The god of death
腑に落ちない私だったけど、それ以上何も言う事は出来なかった。
本当に病院に連れて行かれてしまう。
「坊主、送ってく。姉ちゃんは一人で帰れるか?」
『大丈夫です(笑)』
「あ、僕も一人で帰れる…」
「暗くなって母ちゃんも心配してんだろ。
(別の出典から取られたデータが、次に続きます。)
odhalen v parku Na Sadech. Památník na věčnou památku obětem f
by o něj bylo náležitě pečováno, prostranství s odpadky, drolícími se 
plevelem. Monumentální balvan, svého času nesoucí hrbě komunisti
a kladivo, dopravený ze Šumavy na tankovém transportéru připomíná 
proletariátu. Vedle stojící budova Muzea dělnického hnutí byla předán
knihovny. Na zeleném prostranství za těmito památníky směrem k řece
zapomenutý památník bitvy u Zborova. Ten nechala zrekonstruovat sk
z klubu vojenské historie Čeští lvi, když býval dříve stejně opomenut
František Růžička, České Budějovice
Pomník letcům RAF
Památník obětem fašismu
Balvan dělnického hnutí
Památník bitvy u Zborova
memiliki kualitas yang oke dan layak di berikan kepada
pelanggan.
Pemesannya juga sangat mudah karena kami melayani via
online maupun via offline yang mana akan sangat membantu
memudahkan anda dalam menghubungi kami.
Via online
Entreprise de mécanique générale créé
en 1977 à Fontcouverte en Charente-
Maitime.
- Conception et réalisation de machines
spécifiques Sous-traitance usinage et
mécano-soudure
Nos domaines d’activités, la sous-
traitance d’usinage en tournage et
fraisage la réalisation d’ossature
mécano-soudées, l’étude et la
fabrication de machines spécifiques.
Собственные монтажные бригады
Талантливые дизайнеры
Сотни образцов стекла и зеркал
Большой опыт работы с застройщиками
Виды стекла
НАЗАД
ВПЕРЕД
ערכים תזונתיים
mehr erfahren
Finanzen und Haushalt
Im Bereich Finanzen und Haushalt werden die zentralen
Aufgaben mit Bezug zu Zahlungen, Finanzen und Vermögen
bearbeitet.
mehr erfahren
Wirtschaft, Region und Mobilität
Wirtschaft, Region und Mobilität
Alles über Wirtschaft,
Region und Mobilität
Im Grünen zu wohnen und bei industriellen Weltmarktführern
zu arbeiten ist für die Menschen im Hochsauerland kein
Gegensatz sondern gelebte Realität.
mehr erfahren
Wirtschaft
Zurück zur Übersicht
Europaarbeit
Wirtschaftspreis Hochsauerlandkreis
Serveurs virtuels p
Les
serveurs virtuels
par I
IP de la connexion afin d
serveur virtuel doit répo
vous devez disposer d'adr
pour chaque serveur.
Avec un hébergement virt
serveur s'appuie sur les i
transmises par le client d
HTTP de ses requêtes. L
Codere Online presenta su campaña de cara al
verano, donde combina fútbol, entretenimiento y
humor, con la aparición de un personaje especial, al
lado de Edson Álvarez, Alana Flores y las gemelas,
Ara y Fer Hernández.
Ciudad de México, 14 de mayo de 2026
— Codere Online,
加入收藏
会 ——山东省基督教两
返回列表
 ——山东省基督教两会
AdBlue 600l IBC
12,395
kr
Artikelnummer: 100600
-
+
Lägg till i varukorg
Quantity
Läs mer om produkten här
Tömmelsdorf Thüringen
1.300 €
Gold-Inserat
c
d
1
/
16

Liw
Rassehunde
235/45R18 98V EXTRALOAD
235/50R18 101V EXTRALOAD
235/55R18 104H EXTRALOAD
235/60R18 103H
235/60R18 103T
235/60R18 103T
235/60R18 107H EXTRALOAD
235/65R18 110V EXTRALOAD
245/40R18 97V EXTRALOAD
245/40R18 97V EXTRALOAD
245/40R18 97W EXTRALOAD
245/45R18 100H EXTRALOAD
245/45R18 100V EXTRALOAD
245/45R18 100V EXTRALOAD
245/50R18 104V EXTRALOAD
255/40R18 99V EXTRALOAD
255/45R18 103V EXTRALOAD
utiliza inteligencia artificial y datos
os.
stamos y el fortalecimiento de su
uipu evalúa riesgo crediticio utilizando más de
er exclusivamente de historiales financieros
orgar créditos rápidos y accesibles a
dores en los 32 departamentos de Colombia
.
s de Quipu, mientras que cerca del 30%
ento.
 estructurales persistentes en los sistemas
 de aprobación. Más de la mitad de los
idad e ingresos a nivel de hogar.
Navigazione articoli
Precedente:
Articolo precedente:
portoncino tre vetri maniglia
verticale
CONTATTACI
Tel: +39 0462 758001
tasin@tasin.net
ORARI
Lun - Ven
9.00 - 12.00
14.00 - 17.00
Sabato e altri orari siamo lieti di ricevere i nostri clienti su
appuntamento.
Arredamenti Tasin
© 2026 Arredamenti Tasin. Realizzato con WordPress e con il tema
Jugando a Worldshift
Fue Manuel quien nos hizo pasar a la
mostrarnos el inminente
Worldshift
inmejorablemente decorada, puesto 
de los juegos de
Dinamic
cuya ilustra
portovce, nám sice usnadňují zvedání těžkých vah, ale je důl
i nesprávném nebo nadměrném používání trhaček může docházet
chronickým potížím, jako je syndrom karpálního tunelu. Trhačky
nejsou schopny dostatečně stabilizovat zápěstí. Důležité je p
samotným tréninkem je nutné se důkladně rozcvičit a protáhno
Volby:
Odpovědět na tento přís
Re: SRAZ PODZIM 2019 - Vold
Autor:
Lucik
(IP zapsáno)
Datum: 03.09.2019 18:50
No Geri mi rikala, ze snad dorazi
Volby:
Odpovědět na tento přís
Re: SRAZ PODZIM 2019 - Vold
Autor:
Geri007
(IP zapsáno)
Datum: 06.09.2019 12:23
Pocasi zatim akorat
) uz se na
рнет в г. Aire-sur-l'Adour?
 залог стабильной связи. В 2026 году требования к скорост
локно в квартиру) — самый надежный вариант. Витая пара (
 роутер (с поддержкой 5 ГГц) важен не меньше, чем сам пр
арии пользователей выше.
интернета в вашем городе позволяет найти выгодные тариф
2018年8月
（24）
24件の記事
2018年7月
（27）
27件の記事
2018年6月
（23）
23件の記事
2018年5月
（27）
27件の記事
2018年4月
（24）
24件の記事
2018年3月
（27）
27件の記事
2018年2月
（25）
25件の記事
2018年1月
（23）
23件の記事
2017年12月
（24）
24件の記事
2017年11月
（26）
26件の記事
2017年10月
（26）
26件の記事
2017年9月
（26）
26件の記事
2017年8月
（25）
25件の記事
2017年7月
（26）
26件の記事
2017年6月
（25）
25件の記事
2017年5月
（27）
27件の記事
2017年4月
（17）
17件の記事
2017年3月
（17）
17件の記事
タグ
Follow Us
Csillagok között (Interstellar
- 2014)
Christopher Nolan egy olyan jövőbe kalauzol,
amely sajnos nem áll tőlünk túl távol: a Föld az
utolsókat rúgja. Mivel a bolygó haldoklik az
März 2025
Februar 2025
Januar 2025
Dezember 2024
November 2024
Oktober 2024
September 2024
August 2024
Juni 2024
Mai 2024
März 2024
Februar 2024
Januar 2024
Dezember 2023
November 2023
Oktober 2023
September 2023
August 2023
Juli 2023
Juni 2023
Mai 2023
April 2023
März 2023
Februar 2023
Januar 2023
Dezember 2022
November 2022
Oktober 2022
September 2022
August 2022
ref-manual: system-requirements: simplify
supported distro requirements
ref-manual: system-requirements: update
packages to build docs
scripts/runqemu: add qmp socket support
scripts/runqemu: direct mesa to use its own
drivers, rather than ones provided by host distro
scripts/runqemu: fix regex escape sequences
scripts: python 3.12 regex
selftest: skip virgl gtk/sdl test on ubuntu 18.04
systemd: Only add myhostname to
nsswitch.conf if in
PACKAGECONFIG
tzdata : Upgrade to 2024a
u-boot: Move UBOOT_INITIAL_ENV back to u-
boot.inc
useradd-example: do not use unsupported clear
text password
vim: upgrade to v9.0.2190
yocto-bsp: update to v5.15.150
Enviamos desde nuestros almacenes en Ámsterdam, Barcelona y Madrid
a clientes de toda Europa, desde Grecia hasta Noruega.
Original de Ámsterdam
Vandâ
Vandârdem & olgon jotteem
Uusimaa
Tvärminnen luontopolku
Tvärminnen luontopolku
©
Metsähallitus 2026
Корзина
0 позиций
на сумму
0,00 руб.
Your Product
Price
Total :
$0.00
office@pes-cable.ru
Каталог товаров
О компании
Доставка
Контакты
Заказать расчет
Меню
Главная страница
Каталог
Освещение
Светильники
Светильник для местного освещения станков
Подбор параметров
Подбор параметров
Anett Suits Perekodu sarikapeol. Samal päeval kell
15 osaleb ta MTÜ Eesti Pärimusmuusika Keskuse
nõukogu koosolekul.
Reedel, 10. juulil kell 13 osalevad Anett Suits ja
大人しく言う事聞いとけ」
「ぅ…はい…」
この世の中にこんな大人も珍しい。
世の中、捨てたもんじゃないな…
健くん怖がってるみたいだけど(笑)
「…あ、こいつ怪我してんだ」
『え?』
見ると、黒猫の足には擦り傷があって血が滲んでいた。
「僕んち連れて行ってあげたいけど、お母さんが怒る…」
そう言って泣きそうな顔でおじさんを見上げる。
「お、俺んちは駄目だぞ!かぁちゃんがアレルギーなんだ」
あぁ、こんなに立派な彼も家では尻に敷かれているとみた。
『健くん、お姉ちゃんにこの子預けてくれる?』
「ほんとう?」
『うん。健くんが良ければ』
「お願いします!」
うちは一人暮らしだしペット可だし、うん、問題ないよね。
…そんな訳で黒猫をそっと抱え、二人と別れて帰路についた。